= Oswegatchie people =

In 1749, the Sulpician missionary, Abbé Francois Picquet, built a fort where the Oswegatchie River empties into the St. Lawrence River (present-day Ogdensburg, New York). He invited the Iroquois to come to Fort de La Présentation to learn about Catholicism. To settle at La Présentation, families had to agree to live monogamously, convert to Catholicism, give up alcohol and swear allegiance to France. By 1751, 396 Haudenosaunee families, largely Onondaga with some Oneida and Cayuga, had settled in the area between Toniato Creek (now known as Jones Creek, in Thousand Islands National Park) and the Long Sault. They came to be called the Oswegatchie. This was one of the Seven Nations of Canada.

While never allowed as a separate tribal member of the Haudenosaunee Confederacy, the Oswegatchie were considered "nephews" because of their members' family ties to the Six Nations. When the Seven Years' War broke out between France and England, the Oswegatchie fought with the French on numerous raids in the Ohio, Champlain and Mohawk valleys, where they attacked British colonists.
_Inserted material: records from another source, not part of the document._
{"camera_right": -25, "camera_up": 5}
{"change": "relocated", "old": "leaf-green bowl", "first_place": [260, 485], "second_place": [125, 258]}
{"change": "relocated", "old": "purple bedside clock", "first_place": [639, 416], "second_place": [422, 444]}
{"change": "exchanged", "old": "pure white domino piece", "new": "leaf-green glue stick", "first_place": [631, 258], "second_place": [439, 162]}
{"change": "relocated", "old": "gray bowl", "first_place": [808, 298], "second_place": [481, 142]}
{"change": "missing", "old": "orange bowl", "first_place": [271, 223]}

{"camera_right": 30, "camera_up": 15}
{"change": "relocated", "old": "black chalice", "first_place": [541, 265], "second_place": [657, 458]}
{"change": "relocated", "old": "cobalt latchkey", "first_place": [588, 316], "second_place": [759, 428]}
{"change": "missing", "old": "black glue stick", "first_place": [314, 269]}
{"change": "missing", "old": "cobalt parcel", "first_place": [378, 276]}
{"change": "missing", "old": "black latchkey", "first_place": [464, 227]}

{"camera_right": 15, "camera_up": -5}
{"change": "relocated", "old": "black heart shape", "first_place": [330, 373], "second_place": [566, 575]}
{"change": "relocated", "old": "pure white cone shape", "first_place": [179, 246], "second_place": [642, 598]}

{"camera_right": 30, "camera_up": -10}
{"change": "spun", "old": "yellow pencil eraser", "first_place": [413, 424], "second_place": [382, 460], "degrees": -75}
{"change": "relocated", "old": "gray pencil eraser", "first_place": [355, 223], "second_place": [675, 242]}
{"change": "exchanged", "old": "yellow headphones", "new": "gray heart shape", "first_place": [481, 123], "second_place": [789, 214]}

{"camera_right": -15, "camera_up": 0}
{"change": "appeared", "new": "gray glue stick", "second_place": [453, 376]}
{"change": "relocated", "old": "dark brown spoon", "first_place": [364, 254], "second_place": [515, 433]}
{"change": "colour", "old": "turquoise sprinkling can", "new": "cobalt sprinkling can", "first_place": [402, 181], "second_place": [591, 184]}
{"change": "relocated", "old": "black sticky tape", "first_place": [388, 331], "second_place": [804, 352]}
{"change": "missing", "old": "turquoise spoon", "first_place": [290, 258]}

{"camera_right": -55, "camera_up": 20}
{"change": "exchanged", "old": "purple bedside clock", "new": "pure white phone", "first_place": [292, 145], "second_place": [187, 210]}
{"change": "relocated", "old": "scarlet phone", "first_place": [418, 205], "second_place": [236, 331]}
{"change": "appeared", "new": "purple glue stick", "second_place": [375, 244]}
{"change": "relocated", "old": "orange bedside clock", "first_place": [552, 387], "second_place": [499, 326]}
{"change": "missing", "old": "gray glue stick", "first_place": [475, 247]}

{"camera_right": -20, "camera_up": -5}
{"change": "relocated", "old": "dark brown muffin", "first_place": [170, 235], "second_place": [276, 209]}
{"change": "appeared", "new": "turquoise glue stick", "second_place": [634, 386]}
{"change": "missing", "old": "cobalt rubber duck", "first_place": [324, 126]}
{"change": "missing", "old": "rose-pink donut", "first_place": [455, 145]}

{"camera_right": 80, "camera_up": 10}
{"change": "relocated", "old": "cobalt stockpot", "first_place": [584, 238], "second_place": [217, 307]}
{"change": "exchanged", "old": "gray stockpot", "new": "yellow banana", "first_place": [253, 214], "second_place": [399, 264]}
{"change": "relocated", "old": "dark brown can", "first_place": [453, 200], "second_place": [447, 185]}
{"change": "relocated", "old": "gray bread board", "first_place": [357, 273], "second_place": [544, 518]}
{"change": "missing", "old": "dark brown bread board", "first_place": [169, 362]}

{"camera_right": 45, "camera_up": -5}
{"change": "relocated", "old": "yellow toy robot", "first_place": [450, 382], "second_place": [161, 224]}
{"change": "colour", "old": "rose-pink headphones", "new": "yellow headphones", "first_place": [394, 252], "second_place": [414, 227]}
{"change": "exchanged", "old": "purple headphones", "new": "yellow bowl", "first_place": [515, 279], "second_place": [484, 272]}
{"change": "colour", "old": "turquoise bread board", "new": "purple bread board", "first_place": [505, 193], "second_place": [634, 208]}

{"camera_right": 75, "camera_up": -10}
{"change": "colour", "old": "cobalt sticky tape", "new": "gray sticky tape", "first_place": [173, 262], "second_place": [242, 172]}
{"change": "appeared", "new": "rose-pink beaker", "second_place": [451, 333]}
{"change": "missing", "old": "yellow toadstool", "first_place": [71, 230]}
After the British conquered the French in 1760, British soldiers were stationed at La Présentation. They renamed it Fort Oswegatchie. The Oswegatchie who remained there after the conquest swore allegiance to the British. They fought alongside them on raids on the Mohawk Valley against American rebel colonists during the American Revolution.

In 1784, the Oswegatchie surrendered the frontage on the north shore of the St. Lawrence to the British, resettling at what is now Lisbon, New York.

After the end of the Revolutionary War, the British remained at the fort until 1796, and evacuated after the border between Canada and the United States was decided. European-American pioneers from New England and lower New York started arriving in June 1796 and began settling the area. By 1806, United States troops drove the Oswegatchie out of their permanent settlement at Lisbon. Many families resettled at St. Regis (Akwesasne) and other native communities in Canada.